During the Q3 2025 earnings call, Apple CEO Tim Cook confirmed that the company has shipped its three billionth iPhone. That’s a big milestone for the company. The company shipped its first iPhone back in 2007 and hit 1 billion units in 2016, nine years later. They reached 2 billion around 2021, about five years after that, and achieved 3 billion sales in just four years.
Greg Joswiak, Apple SVP Marketing, also tweeted to confirm the news.
Apple also confirmed that Apple pulled in $94 billion in revenue this quarter, up 10% year over year. Nearly $44 billion came from iPhone sales alone. That’s 10% year-over-year growth.
iPhone saw a double-digit growth during the quarter ending in June 2025. That’s huge, but there’s a reason for that. According to Bloomberg’s Mark Gurman, one reason could be fear. Many buyers are rushing to upgrade before potential tariffs make iPhones more expensive. These are tariffs introduced under Trump-era trade rules. Apple said tariffs already cost them $800 million last quarter, and it expects losses of $1.1 billion in the next. In March, Apple even airlifted nearly $2 billion worth of iPhones from India to avoid further costs.

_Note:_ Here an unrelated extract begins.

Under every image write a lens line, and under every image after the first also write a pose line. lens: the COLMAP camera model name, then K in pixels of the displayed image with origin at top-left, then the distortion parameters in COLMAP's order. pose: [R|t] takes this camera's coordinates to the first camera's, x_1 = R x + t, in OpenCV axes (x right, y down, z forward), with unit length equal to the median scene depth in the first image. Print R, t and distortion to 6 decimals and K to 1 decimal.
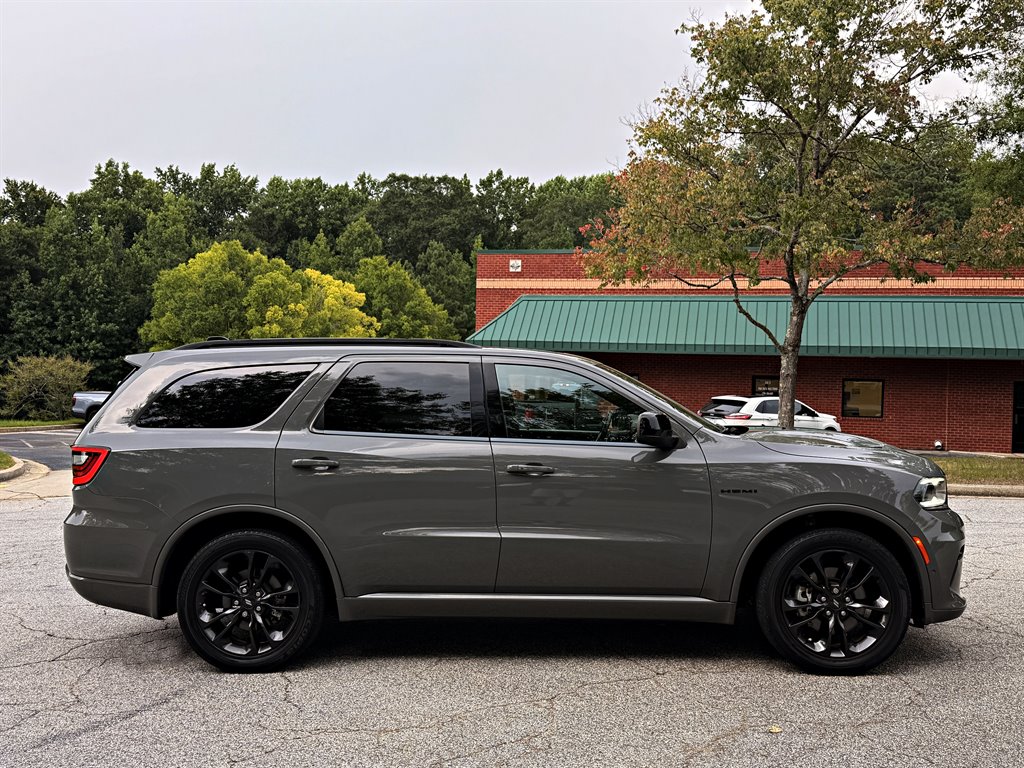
lens RADIAL K [[1033.6, 0, 512.0], [0, 1033.6, 384.0], [0, 0, 1]] dist [0.163502, -0.384851]
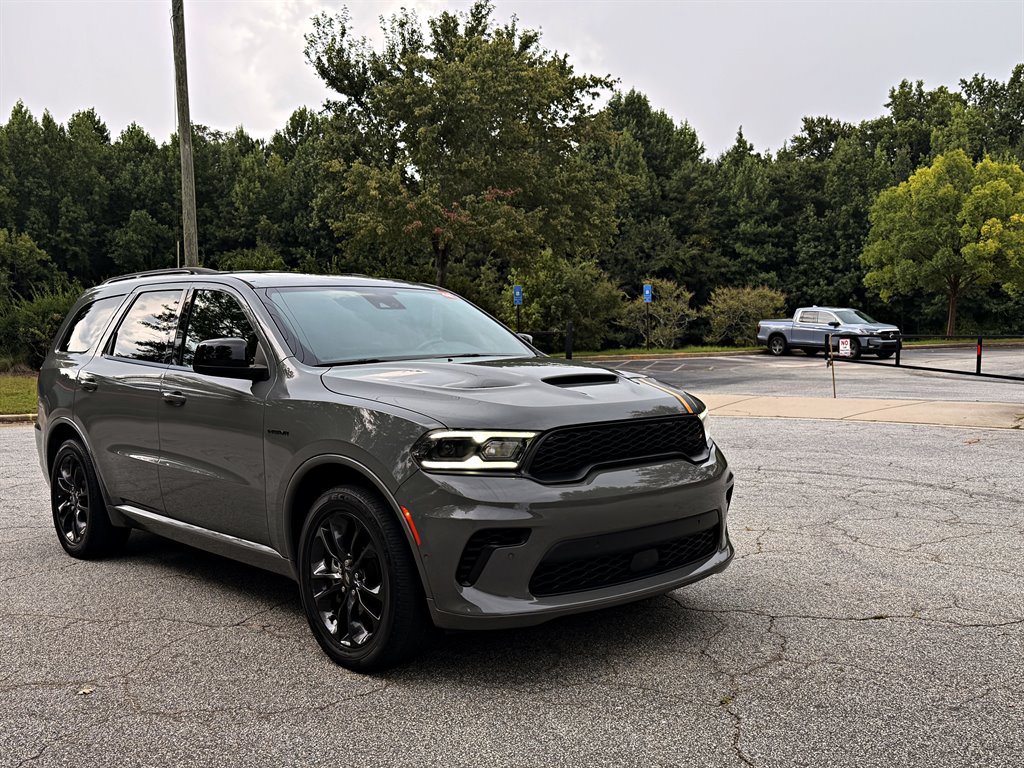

While iPhone sales are still going strong, Apple is preparing to invest heavily in AI. He even said that Apple might acquire a company to speed up its AI roadmap. That’s a big move for a company that’s usually slow and careful with acquisitions. But with the AI race heating up, Apple knows it cannot fall behind.
Apple is expected to announce the iPhone 17 lineup in September, and one model getting attention is the rumored iPhone 17 Air. It could be an ultra-thin iPhone with a minimalist design. It may feature just one rear camera, a basic A19 chip, and a 6.6-inch screen. This phone could be priced around $900, which is more than the base iPhone 16 but matches the iPhone 16 Plus.
Three billion iPhones is a huge milestone, not just for Apple, but for the entire tech world. It shows how dominant the iPhone has become since 2007. Right now, Apple doesn’t stand anywhere in the AI race, but the company is investing heavily in AI and could soon bounce back.